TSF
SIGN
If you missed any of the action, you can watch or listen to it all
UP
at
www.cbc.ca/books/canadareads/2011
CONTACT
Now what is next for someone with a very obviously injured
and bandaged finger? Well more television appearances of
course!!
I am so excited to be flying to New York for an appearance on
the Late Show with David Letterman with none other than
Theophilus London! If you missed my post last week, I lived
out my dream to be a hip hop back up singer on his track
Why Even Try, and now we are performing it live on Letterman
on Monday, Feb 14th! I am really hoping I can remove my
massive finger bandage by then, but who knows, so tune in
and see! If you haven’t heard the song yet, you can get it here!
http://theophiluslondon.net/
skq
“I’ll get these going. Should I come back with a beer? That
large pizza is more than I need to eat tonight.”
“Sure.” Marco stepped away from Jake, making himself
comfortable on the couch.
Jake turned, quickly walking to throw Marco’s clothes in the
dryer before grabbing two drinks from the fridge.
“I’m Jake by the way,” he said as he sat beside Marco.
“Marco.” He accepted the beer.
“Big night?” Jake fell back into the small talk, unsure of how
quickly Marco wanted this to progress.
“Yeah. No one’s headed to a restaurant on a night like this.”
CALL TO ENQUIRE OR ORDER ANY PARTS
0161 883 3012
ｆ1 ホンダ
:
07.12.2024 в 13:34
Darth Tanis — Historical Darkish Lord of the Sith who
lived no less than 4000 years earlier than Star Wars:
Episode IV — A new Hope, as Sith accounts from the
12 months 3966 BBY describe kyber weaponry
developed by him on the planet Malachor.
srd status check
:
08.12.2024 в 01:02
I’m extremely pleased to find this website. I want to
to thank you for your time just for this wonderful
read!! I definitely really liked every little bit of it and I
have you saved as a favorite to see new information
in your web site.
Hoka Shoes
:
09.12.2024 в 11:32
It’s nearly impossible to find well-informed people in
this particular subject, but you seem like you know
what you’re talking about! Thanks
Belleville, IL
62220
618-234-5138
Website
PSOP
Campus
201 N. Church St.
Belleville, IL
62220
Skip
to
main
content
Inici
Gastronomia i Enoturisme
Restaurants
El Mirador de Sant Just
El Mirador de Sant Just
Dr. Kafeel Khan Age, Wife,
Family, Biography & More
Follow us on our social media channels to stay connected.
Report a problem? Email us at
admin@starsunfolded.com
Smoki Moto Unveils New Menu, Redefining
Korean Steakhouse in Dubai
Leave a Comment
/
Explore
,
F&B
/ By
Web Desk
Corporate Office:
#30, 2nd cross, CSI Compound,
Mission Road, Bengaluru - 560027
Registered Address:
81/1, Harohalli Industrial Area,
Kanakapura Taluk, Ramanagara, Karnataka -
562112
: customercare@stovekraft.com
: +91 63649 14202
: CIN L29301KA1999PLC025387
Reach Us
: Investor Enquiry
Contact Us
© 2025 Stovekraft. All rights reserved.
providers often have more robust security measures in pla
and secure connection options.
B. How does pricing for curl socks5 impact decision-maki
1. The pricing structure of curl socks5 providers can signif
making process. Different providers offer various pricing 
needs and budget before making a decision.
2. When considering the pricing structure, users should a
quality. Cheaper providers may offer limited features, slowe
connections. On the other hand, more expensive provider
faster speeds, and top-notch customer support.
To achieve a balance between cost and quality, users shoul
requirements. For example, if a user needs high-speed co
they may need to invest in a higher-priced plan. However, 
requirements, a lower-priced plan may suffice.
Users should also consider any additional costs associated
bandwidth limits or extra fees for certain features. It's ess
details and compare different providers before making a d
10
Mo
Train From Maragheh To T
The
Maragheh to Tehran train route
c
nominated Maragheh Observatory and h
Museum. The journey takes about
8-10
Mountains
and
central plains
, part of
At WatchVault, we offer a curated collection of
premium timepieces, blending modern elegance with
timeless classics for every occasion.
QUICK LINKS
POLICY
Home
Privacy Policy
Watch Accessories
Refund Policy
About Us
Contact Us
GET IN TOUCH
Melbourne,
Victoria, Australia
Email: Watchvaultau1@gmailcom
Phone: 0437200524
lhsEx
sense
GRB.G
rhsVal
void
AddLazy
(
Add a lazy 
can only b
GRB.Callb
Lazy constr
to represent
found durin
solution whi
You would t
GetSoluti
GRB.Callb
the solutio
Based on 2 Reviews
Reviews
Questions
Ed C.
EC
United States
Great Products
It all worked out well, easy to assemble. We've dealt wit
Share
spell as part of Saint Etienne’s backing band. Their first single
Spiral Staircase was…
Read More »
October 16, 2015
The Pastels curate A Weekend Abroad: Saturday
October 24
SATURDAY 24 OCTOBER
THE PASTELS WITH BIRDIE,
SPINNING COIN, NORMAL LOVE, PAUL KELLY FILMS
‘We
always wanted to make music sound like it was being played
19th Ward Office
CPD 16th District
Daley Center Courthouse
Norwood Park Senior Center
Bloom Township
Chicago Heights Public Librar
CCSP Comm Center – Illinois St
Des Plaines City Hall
--
• **Task prompt**
Looking at the data above, show all lines where the word "making" occurs.

• **Solution for this exercise**
“Sure.” Marco stepped away from Jake, making himself
making process. Different providers offer various pricing 
needs and budget before making a decision.
details and compare different providers before making a d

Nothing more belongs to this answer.